Whatever the reasons, in a Federal Disability Retirement application under FERS or CSRS, a Federal or Postal employee who is applying for such benefits who is suffering from any of the Second-Class medical conditions must formulate and compile his or her case in a thoughtful, deliberate and forceful manner.  Such an application must include adequate medical support; a clear and concise bridge between the symptomatologies experienced and the type of job which one must perform; and legal arguments which support the basis for an approval.  To some extent, this approach is no different than with any other medical condition; it is merely a reminder that one must cross all “T’s” and dot all “I’s” with that much more care.

Sincerely,

Robert R. McGill, Esquire

Federal Disability Retirement Benefits for Federal & Postal Employees: Psychiatric v. Physical Disabilities

People continually inquire as to the difference between Psychiatric v. Physical disabilities, as to whether one is more amenable to an approval over the other.  Psychiatric conditions can include a wide range of variables — from Bipolar Disorder, Schizophrenia, Obsessive-Compulsive Disorder, Major Depression, Anxiety, panic attacks, Agoraphobia, ADD/ADHD, and multiple other diagnoses.  Physical medical conditions, also, include a wide spectrum of disorders — Cervical, Thoracic or Lumbar conditions; various cardiac conditions; Carpal Tunnel Syndrome; Fibromyalgia; Chronic Fatigue Syndrome; Shoulder Impingement Syndrome; Plantar Fasciitis; Migraine headaches; Lupus; Chemical Sensitivity issues; allergies; COPD; and multiple other conditions.  Is there a difference between these (and the listed conditions are by no means meant to be exhaustive, but merely illustrative of the wide range of medical conditions)?  The answer is, ultimately, No. 

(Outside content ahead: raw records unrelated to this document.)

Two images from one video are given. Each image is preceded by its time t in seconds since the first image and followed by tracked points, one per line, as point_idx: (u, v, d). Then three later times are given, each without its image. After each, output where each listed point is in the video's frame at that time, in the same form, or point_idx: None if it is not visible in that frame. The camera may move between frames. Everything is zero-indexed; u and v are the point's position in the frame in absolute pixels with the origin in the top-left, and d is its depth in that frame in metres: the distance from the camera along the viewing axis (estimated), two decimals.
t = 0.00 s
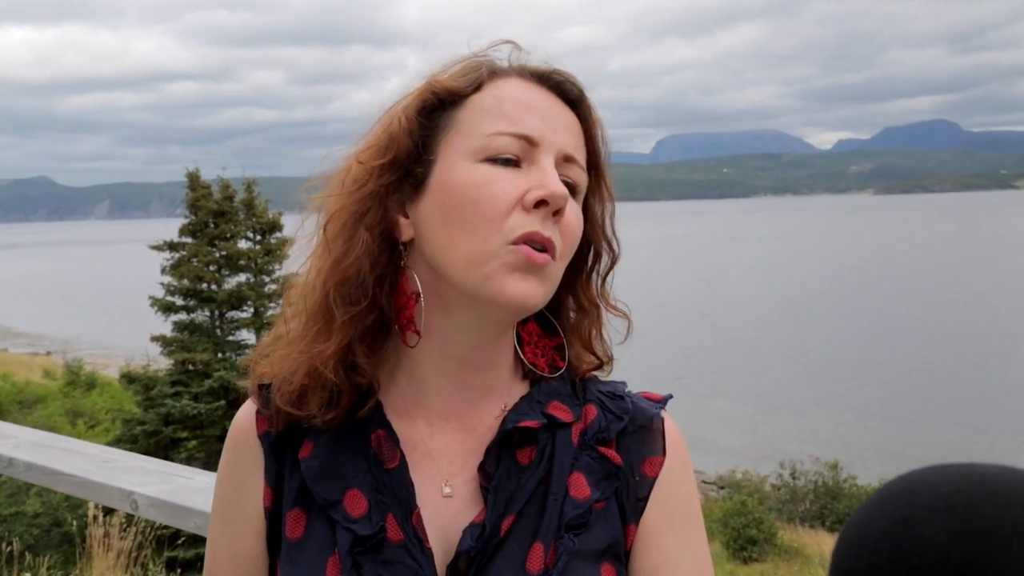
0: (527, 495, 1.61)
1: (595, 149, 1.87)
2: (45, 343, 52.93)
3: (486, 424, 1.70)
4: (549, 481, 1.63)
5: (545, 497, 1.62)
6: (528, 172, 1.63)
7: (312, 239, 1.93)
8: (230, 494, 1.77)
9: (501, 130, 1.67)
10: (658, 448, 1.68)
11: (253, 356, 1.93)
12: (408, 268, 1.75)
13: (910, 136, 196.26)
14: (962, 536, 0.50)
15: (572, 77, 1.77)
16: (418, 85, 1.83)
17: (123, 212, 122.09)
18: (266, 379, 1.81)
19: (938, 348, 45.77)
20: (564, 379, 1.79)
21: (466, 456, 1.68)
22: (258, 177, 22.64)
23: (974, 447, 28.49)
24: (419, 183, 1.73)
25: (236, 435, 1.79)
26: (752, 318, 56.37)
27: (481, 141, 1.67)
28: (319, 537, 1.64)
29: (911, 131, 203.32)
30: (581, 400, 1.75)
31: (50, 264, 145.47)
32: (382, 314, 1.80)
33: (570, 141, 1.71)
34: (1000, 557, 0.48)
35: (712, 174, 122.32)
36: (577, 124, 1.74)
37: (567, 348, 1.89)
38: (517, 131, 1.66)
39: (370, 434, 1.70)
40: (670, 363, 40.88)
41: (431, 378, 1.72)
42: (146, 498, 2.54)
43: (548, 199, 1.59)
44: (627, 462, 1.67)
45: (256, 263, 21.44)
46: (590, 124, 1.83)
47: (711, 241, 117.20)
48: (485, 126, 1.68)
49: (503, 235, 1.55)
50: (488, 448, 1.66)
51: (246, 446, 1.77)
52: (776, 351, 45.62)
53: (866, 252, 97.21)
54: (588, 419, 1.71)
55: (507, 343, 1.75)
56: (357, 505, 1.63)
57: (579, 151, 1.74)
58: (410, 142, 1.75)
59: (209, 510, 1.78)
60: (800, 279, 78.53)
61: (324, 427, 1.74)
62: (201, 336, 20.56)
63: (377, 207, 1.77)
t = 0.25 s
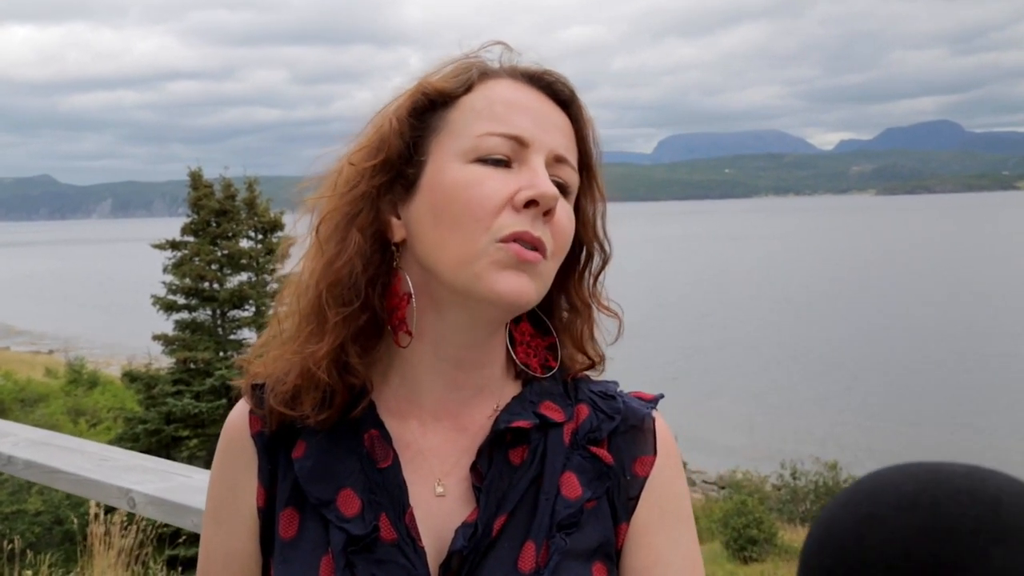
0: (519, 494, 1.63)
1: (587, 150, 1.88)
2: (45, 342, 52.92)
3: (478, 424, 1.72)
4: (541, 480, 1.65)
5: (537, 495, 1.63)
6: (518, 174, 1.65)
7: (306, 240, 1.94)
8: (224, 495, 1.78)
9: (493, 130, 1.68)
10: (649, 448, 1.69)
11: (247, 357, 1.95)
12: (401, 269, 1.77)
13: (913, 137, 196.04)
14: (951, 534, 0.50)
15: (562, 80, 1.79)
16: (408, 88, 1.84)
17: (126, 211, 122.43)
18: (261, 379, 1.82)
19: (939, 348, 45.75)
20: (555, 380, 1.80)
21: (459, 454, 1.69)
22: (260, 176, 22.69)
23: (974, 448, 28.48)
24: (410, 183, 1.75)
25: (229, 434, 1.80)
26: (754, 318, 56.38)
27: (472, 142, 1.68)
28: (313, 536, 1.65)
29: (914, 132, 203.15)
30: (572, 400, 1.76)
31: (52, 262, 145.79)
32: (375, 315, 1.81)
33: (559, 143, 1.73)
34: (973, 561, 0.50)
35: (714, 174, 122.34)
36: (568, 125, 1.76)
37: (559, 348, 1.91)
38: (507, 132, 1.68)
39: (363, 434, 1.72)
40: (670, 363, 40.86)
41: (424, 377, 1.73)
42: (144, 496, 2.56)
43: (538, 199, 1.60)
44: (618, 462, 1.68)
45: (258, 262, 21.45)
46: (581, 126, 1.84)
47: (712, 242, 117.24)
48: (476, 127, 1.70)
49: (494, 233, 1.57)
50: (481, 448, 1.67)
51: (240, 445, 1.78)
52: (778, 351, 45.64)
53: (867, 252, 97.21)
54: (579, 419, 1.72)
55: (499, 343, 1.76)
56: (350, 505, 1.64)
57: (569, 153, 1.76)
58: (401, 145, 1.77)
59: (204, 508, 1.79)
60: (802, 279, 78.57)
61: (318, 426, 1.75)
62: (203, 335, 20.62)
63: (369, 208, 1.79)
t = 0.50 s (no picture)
0: (511, 493, 1.64)
1: (581, 151, 1.89)
2: (47, 339, 52.93)
3: (470, 425, 1.73)
4: (533, 480, 1.65)
5: (527, 495, 1.64)
6: (509, 177, 1.66)
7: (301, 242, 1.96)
8: (218, 494, 1.79)
9: (484, 134, 1.70)
10: (639, 447, 1.71)
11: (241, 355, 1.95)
12: (393, 272, 1.78)
13: (915, 137, 196.00)
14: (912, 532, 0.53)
15: (555, 80, 1.79)
16: (401, 91, 1.85)
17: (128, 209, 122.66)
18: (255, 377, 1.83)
19: (940, 349, 45.71)
20: (547, 380, 1.81)
21: (450, 455, 1.70)
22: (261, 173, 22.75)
23: (973, 448, 28.47)
24: (402, 187, 1.76)
25: (224, 431, 1.81)
26: (754, 317, 56.39)
27: (464, 145, 1.69)
28: (306, 535, 1.66)
29: (915, 132, 203.01)
30: (564, 400, 1.77)
31: (54, 260, 146.08)
32: (369, 315, 1.82)
33: (551, 144, 1.74)
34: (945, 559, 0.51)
35: (715, 174, 122.36)
36: (561, 126, 1.77)
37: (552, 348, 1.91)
38: (499, 134, 1.68)
39: (355, 433, 1.73)
40: (671, 362, 40.86)
41: (416, 376, 1.74)
42: (141, 494, 2.57)
43: (528, 204, 1.61)
44: (609, 460, 1.70)
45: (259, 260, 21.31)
46: (574, 129, 1.85)
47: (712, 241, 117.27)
48: (467, 131, 1.71)
49: (482, 237, 1.58)
50: (472, 448, 1.68)
51: (233, 445, 1.79)
52: (778, 350, 45.64)
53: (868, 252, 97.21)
54: (571, 418, 1.73)
55: (491, 344, 1.77)
56: (343, 504, 1.66)
57: (561, 155, 1.76)
58: (393, 148, 1.78)
59: (198, 507, 1.81)
60: (802, 278, 78.59)
61: (311, 426, 1.76)
62: (203, 332, 20.66)
63: (362, 211, 1.81)
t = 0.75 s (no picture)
0: (502, 491, 1.65)
1: (572, 149, 1.89)
2: (50, 337, 53.03)
3: (460, 423, 1.73)
4: (523, 478, 1.66)
5: (519, 492, 1.65)
6: (499, 178, 1.66)
7: (294, 239, 1.96)
8: (212, 492, 1.80)
9: (474, 135, 1.70)
10: (629, 445, 1.71)
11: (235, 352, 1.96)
12: (384, 272, 1.79)
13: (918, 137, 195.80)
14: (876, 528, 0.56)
15: (546, 80, 1.79)
16: (392, 91, 1.85)
17: (131, 206, 122.90)
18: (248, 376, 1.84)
19: (942, 349, 45.64)
20: (538, 378, 1.81)
21: (442, 453, 1.71)
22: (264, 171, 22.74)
23: (974, 449, 28.41)
24: (393, 187, 1.77)
25: (218, 427, 1.82)
26: (757, 317, 56.37)
27: (453, 146, 1.69)
28: (299, 531, 1.67)
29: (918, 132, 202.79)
30: (555, 397, 1.77)
31: (57, 257, 146.39)
32: (360, 315, 1.83)
33: (541, 144, 1.74)
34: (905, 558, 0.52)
35: (718, 173, 122.27)
36: (551, 126, 1.77)
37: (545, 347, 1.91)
38: (487, 137, 1.69)
39: (348, 431, 1.73)
40: (673, 362, 40.84)
41: (407, 374, 1.75)
42: (140, 489, 2.58)
43: (517, 205, 1.61)
44: (600, 458, 1.70)
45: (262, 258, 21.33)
46: (564, 129, 1.85)
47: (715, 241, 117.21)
48: (456, 132, 1.71)
49: (470, 238, 1.58)
50: (463, 446, 1.69)
51: (227, 441, 1.80)
52: (780, 350, 45.63)
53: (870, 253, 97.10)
54: (561, 416, 1.74)
55: (482, 343, 1.77)
56: (336, 501, 1.66)
57: (553, 155, 1.76)
58: (384, 148, 1.78)
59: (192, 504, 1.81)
60: (804, 278, 78.54)
61: (302, 424, 1.76)
62: (205, 330, 20.70)
63: (353, 212, 1.81)
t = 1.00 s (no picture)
0: (493, 490, 1.65)
1: (562, 148, 1.88)
2: (54, 334, 53.17)
3: (453, 422, 1.74)
4: (514, 477, 1.67)
5: (509, 493, 1.65)
6: (489, 180, 1.66)
7: (286, 239, 1.96)
8: (206, 489, 1.80)
9: (462, 138, 1.69)
10: (619, 443, 1.71)
11: (229, 351, 1.96)
12: (376, 273, 1.79)
13: (923, 136, 195.39)
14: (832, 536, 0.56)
15: (534, 81, 1.78)
16: (381, 92, 1.84)
17: (135, 203, 123.14)
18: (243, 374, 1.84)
19: (945, 348, 45.57)
20: (529, 377, 1.81)
21: (434, 451, 1.71)
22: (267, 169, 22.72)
23: (976, 448, 28.36)
24: (383, 190, 1.76)
25: (213, 425, 1.83)
26: (760, 315, 56.32)
27: (442, 149, 1.69)
28: (292, 528, 1.67)
29: (923, 130, 202.41)
30: (547, 396, 1.78)
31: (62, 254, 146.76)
32: (351, 315, 1.83)
33: (531, 146, 1.74)
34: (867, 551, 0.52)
35: (721, 172, 122.18)
36: (541, 127, 1.77)
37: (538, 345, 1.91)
38: (476, 140, 1.69)
39: (341, 431, 1.73)
40: (676, 361, 40.83)
41: (400, 372, 1.75)
42: (140, 485, 2.59)
43: (506, 207, 1.61)
44: (590, 455, 1.70)
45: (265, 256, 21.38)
46: (555, 131, 1.84)
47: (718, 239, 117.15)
48: (446, 135, 1.71)
49: (458, 242, 1.59)
50: (455, 445, 1.69)
51: (222, 440, 1.80)
52: (782, 349, 45.59)
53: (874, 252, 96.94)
54: (552, 415, 1.73)
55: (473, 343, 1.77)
56: (329, 499, 1.66)
57: (543, 157, 1.76)
58: (375, 151, 1.78)
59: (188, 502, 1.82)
60: (808, 277, 78.45)
61: (295, 424, 1.77)
62: (208, 327, 20.74)
63: (344, 214, 1.82)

The foundational essence of a Federal Disability Retirement case, whether involving Psychiatric disabilities or Physical disabilities, is the impact upon one’s ability to continue to perform all of the essential elements of one’s job.  Further, recent case law holds that OPM cannot make a distinction between “objective” medical evidence as opposed to “subjective” medical evidence, and so the old distinction between “psychological” medical conditions as distinguished from “physical” medical conditions can no longer be seriously upheld.  Ultimately, and fortunately, there is no difference between psychiatric disabilities and physical disabilities when trying to get approved for a Federal Disability Retirement case under FERS or CSRS.